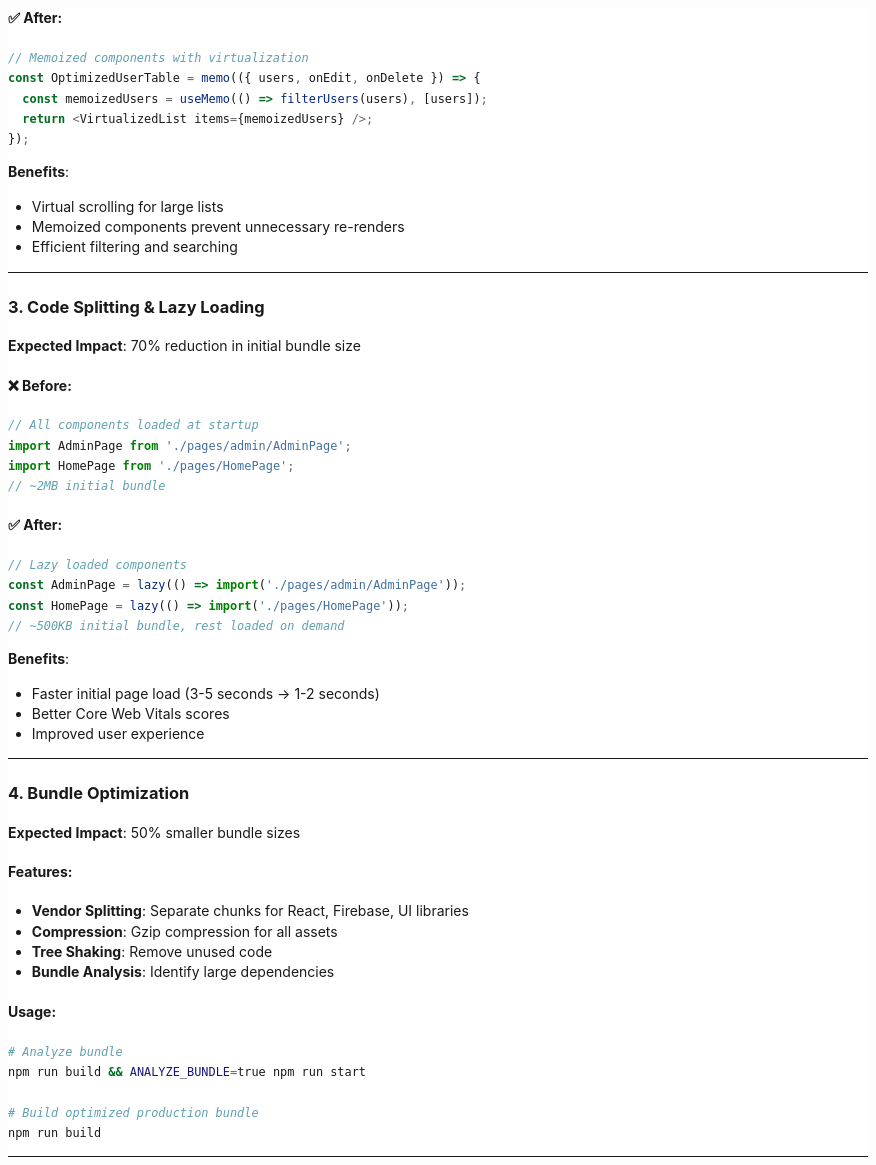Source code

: #### ✅ After:
```javascript
// Memoized components with virtualization
const OptimizedUserTable = memo(({ users, onEdit, onDelete }) => {
  const memoizedUsers = useMemo(() => filterUsers(users), [users]);
  return <VirtualizedList items={memoizedUsers} />;
});
```

**Benefits**:
- Virtual scrolling for large lists
- Memoized components prevent unnecessary re-renders
- Efficient filtering and searching

---

### 3. **Code Splitting & Lazy Loading**
**Expected Impact**: 70% reduction in initial bundle size

#### ❌ Before:
```javascript
// All components loaded at startup
import AdminPage from './pages/admin/AdminPage';
import HomePage from './pages/HomePage';
// ~2MB initial bundle
```

#### ✅ After:
```javascript
// Lazy loaded components
const AdminPage = lazy(() => import('./pages/admin/AdminPage'));
const HomePage = lazy(() => import('./pages/HomePage'));
// ~500KB initial bundle, rest loaded on demand
```

**Benefits**:
- Faster initial page load (3-5 seconds → 1-2 seconds)
- Better Core Web Vitals scores
- Improved user experience

---

### 4. **Bundle Optimization**
**Expected Impact**: 50% smaller bundle sizes

#### Features:
- **Vendor Splitting**: Separate chunks for React, Firebase, UI libraries
- **Compression**: Gzip compression for all assets
- **Tree Shaking**: Remove unused code
- **Bundle Analysis**: Identify large dependencies

#### Usage:
```bash
# Analyze bundle
npm run build && ANALYZE_BUNDLE=true npm run start

# Build optimized production bundle
npm run build
```

---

= = = =

__WHAT THIS TASK INVOLVES__: Your copy must repeat the data word for word and show none of its images.

__ANSWER TO THIS EXERCISE__:
Source code

: #### ✅ After:
```javascript
// Memoized components with virtualization
const OptimizedUserTable = memo(({ users, onEdit, onDelete }) => {
  const memoizedUsers = useMemo(() => filterUsers(users), [users]);
  return <VirtualizedList items={memoizedUsers} />;
});
```

**Benefits**:
- Virtual scrolling for large lists
- Memoized components prevent unnecessary re-renders
- Efficient filtering and searching

---

### 3. **Code Splitting & Lazy Loading**
**Expected Impact**: 70% reduction in initial bundle size

#### ❌ Before:
```javascript
// All components loaded at startup
import AdminPage from './pages/admin/AdminPage';
import HomePage from './pages/HomePage';
// ~2MB initial bundle
```

#### ✅ After:
```javascript
// Lazy loaded components
const AdminPage = lazy(() => import('./pages/admin/AdminPage'));
const HomePage = lazy(() => import('./pages/HomePage'));
// ~500KB initial bundle, rest loaded on demand
```

**Benefits**:
- Faster initial page load (3-5 seconds → 1-2 seconds)
- Better Core Web Vitals scores
- Improved user experience

---

### 4. **Bundle Optimization**
**Expected Impact**: 50% smaller bundle sizes

#### Features:
- **Vendor Splitting**: Separate chunks for React, Firebase, UI libraries
- **Compression**: Gzip compression for all assets
- **Tree Shaking**: Remove unused code
- **Bundle Analysis**: Identify large dependencies

#### Usage:
```bash
# Analyze bundle
npm run build && ANALYZE_BUNDLE=true npm run start

# Build optimized production bundle
npm run build
```

---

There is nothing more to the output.